In 2024, Doege dressed in just four regular season games, completing one of three pass attempts for six yards. He was released shortly before 2025 training camp on May 2, 2025.

===Toronto Argonauts===
On May 27, 2025, it was announced that Doege had signed with the Toronto Argonauts. With the injury to the team's incumbent starter, Chad Kelly, Doege served as the primary backup to Nick Arbuckle to begin the season. By week 15, he had taken one snap all season, a one-yard rushing touchdown, but was thurst into action against his former team, the Elks, in the fourth quarter when Arbuckle had to sit out due to a calf injury. Down two points with 1:08 left to play, Doege drove 40 yards to set up Lirim Hajrullahu's 48-yard game-winning field goal to secure the victory. With Arbuckle expected to be out two to four weeks, Doege was named the starter for the team's week 16 game against the Montreal Alouettes. In that game, he completed 25 of 27 pass attempts for 207 yards with one touchdown pass and one interception as the Argonauts lost 21–19. Arbuckle returned sooner than expected for the team's next game, against the BC Lions, and started the following game against the Hamilton Tiger-Cats. However, Arbuckle was injured on the team's first drive of that game, with Doege taking over. He completed 34 of 49 pass attempts for 324 yards with two touchdowns, but also threw four interceptions and was sacked seven times in the loss to the Tiger-Cats. Doege's 34 completions coming in relief of the starter set a CFL record, besting Taylor Powell's record 30 completions set in 2024. Soon after the game, the Argonauts announced that Arbuckle would be out for the rest of the season and that Doege would be the starter for the next game against the Saskatchewan Roughriders.

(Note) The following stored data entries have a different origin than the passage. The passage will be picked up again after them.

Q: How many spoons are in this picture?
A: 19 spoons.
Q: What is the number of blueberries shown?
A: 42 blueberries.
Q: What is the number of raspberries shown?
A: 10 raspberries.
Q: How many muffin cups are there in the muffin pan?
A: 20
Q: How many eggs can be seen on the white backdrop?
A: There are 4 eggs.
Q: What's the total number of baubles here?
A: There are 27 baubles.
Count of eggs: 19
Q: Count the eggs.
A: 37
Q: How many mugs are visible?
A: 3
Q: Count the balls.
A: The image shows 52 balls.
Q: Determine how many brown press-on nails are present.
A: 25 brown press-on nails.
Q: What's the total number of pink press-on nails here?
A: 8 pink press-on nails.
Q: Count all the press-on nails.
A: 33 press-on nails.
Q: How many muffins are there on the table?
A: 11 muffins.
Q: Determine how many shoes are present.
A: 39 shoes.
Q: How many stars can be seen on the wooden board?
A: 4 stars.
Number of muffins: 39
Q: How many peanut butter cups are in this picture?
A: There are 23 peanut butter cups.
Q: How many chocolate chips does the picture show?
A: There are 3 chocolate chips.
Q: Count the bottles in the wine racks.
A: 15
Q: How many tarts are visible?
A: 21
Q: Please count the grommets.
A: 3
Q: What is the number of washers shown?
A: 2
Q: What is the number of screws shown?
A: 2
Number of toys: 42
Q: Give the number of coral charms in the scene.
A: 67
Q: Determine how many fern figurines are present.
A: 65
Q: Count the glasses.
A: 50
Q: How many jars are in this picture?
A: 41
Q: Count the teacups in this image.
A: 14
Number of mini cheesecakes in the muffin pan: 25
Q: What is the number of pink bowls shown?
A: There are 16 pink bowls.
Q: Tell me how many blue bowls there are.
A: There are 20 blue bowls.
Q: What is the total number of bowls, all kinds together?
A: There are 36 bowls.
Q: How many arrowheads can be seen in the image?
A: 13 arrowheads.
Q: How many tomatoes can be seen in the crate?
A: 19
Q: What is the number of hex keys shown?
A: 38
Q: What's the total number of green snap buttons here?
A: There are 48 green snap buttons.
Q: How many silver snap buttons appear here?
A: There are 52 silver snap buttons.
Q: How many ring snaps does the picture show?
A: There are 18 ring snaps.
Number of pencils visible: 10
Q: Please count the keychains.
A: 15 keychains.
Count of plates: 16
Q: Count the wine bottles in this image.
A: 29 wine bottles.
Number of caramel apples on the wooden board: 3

On May 13, 2026, Doege was released by the Argonauts.

=== BC Lions ===
On May 15, 2026, Doege signed with the BC Lions. On May 31, Doege was released by Lions, during their final cuts before the start of the 2026 CFL season.

===Hamilton Tiger-Cats===
On July 8, 2026, Doege signed with the Hamilton Tiger-Cats after an injury to Bo Levi Mitchell. He dressed in one game and was later released on August 25.

==Career statistics==
===CFL===

Year: Team; Games; Passing; Rushing
GD: GS; Rec; Cmp; Att; Pct; Yds; Y/A; TD; Int; Rtg; Att; Yds; Avg; TD
2023: EDM; 16; 1; 0–1; 42; 65; 64.6; 587; 9.0; 4; 4; 88.4; 7; 18; 2.6; 0
2024: EDM; 4; 0; —; 1; 3; 33.3; 6; 2.0; 0; 0; 42.4; 1; 4; 4.0; 0
2025: TOR; 18; 3; 0–3; 97; 142; 68.3; 905; 6.4; 4; 7; 74.4; 9; 29; 3.2; 1
Career: 38; 4; 0–4; 140; 210; 66.7; 1,498; 7.1; 8; 11; 78.2; 17; 52; 3.1; 1

===College===

Year: Team; Games; Passing; Rushing
GP: GS; Record; Cmp; Att; Pct; Yds; Avg; TD; INT; Rtg; Att; Yds; Avg; TD
2017: Bowling Green; 7; 6; 1–5; 120; 188; 63.8; 1,381; 7.3; 12; 3; 143.4; 30; -74; -2.5; 2
2018: Bowling Green; 12; 12; 3–9; 242; 389; 62.2; 2,660; 6.8; 27; 12; 136.4; 51; -188; -3.7; 2
2019: West Virginia; 4; 3; 2–1; 79; 120; 65.8; 818; 6.8; 7; 3; 137.3; 11; -41; -3.7; 0
2020: West Virginia; 10; 10; 6–4; 239; 374; 63.9; 2,587; 6.9; 14; 4; 132.2; 40; -101; -2.5; 2
2021: West Virginia; 13; 13; 6–7; 272; 417; 65.2; 3,048; 7.3; 19; 12; 135.9; 66; -134; -2.0; 1
2022: Troy; 7; 2; 2–0; 44; 64; 68.8; 575; 9.0; 5; 3; 160.6; 14; -39; -2.8; 0
Career: 53; 46; 20–26; 996; 1,552; 64.2; 11,069; 7.1; 84; 37; 137.2; 212; -577; -2.8; 7

==Personal life==
Doege's older brother, Seth, is a college offensive coordinator and quarterbacks coach at The University of Arizona and was a player at Texas Tech.